3.1 More Legal Theory on the Role of Adjudication extends your learning of different perspectives on adjudication. The first video discusses what is sometimes called “legal constructivism,” a theory of adjudication associated with the late legal philosopher Ronald Dworkin. We then have a video covering Critical Race Theory, an important (but often misunderstood) theory about how the law intersects with race. Finally, a set of article excerpts on Civil Dispute Resolution in the Navajo Nation introduces you to a U.S. system of civil procedure with a very different philosophy regarding what adjudication is for and introduces you to tribal law.

 

3.2 Notice discusses the first of two foundational constitutional idea in the U.S. law of adjudication: that individuals must receive notice of a legal action against them.
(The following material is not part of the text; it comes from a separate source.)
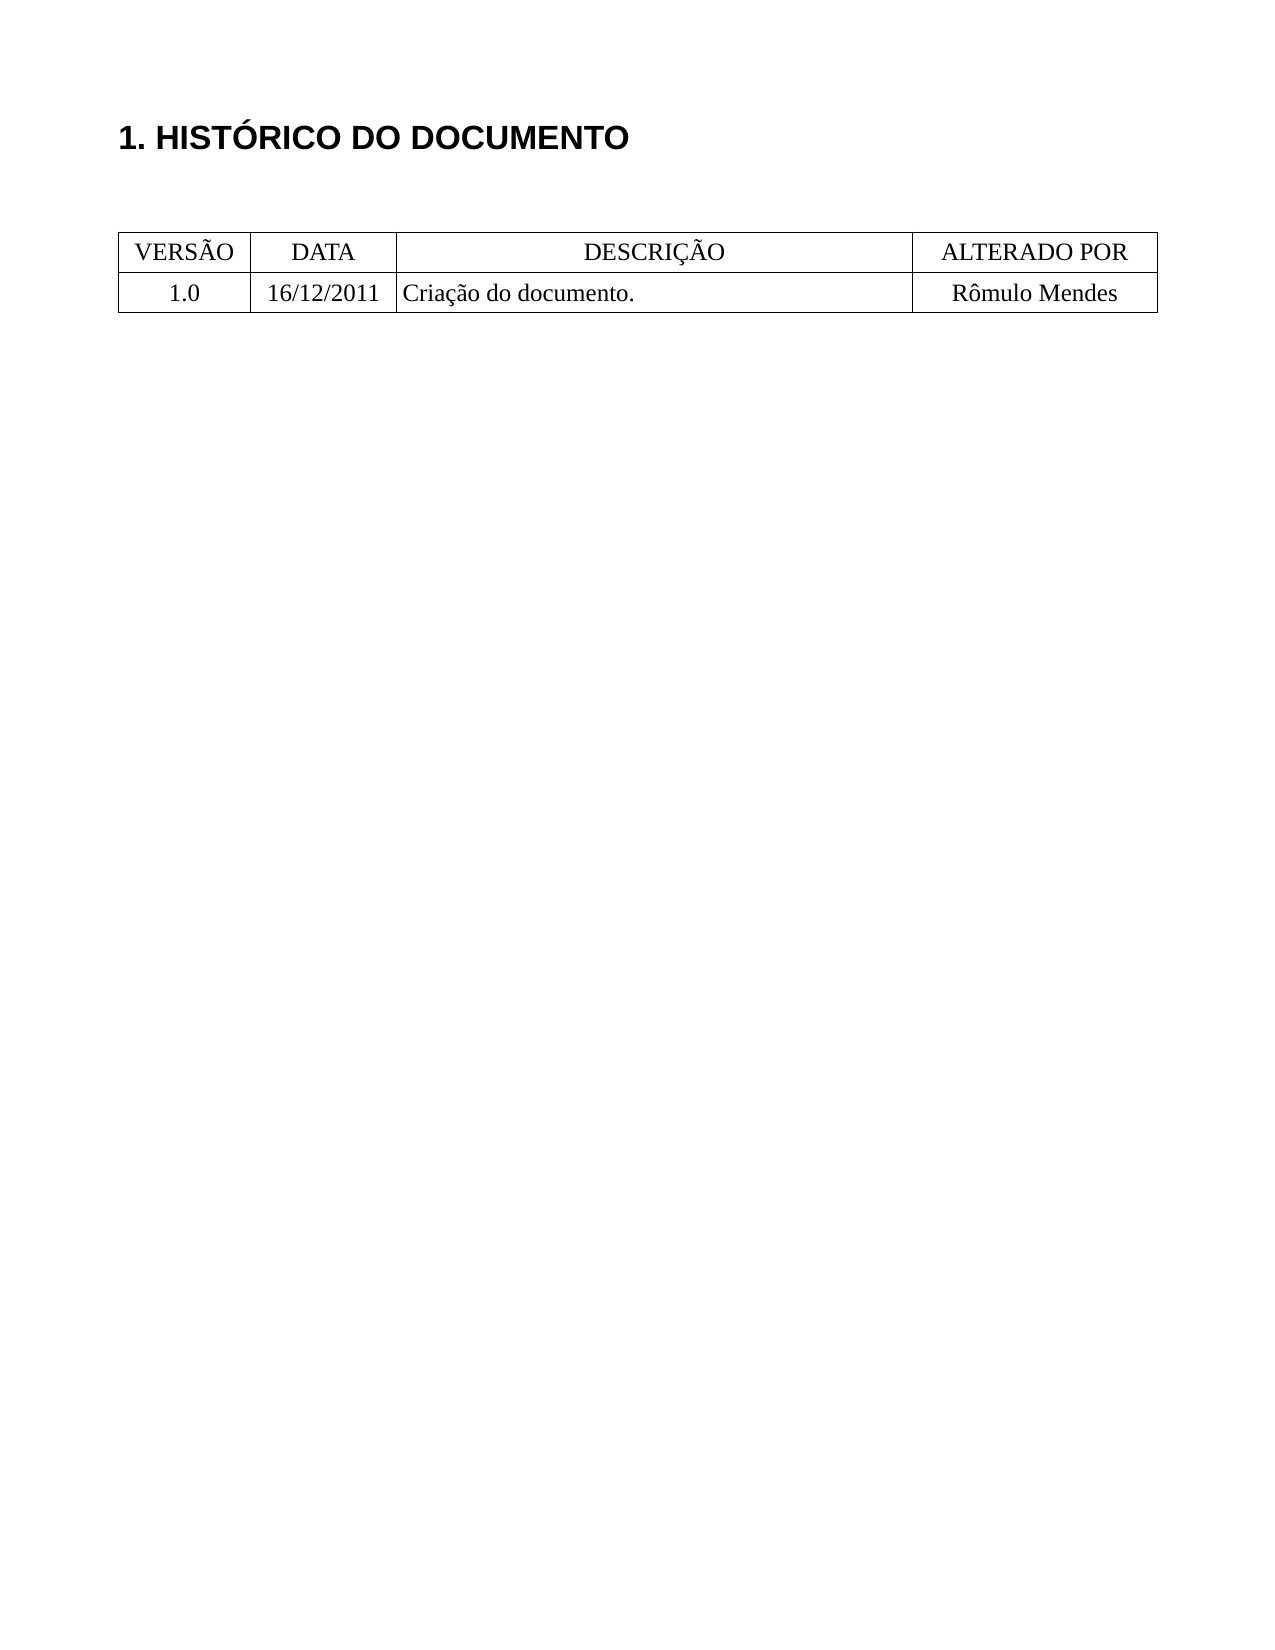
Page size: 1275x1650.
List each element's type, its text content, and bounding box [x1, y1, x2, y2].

As we will see, the requirement (like that for the Opportunity to Be Heard) emanates from the Due Process Clause of the 14th Amendment of the U.S. Constitution, which reads in relevant part “No State shall deprive any person of life, liberty, or property, without due process of law…” Our focus will be on getting from these few words representing an abstract proposition to tangible guidance in specific cases involving things like mail (certified versus regular), newspaper advertisements, posting on doors, etc. We will start with Mullane, the Supreme Court’s most important early foray into these waters, and then consider a smattering of more recent cases.

While the doctrinal content of these cases will be good to know, two more thematic takeaways will continue into Unit 3.3: (1) To examine the way various legal theories of adjudication are on display in these cases, as well as the roads not taken. What does it mean to do Constitutional interpretation? This is an appetizer to the more fulsome discussions you will have about theories like Originalism in your Constitutional Law courses. (2) The choices between Rules versus Standards.

 

3.3 Opportunity to Be Heard introduces you to the second foundational constitutional idea in the U.S. law of adjudication, that individuals must have an opportunity to be heard at a meaningful time in a meaningful manner. This too emanates from the Due Process Clause. We will start with the two foundational cases, Goldberg v. Kelly and Mathews v. Eldridge, and discuss what changed between the two cases. Both of these cases involve deprivations by the state, and in them the court asks whether someone is entitled to a pre-deprivation hearing and, if so, what form that hearing must take.

We will then discuss deprivations by private individuals in what are sometimes called “provisional remedies”—like putting a lien on a piece of property at the start of litigation.

Finally, we will look at two contemporary applications. First, the Supreme Court’s decision in Hamdi v. Rumsfeld involving the detention of an alleged battlefield combatant as part of the war in Afghanistan. Second, we will use a problem related to contesting one’s inclusion on the TSA no-fly list to consolidate what we have learned through an experiential exercise.

 

3.4 Introduction to Remedies Preliminary Injunctions and TROs introduces you to one particular form of provisional relief frequently at the heart of civil liberties and civil rights litigation —the preliminary injunction. We will use the Chaplaincy of Full Gospel Churches v. England to learn the basic standard for granting a preliminary injunction and introduce you to the law of remedies.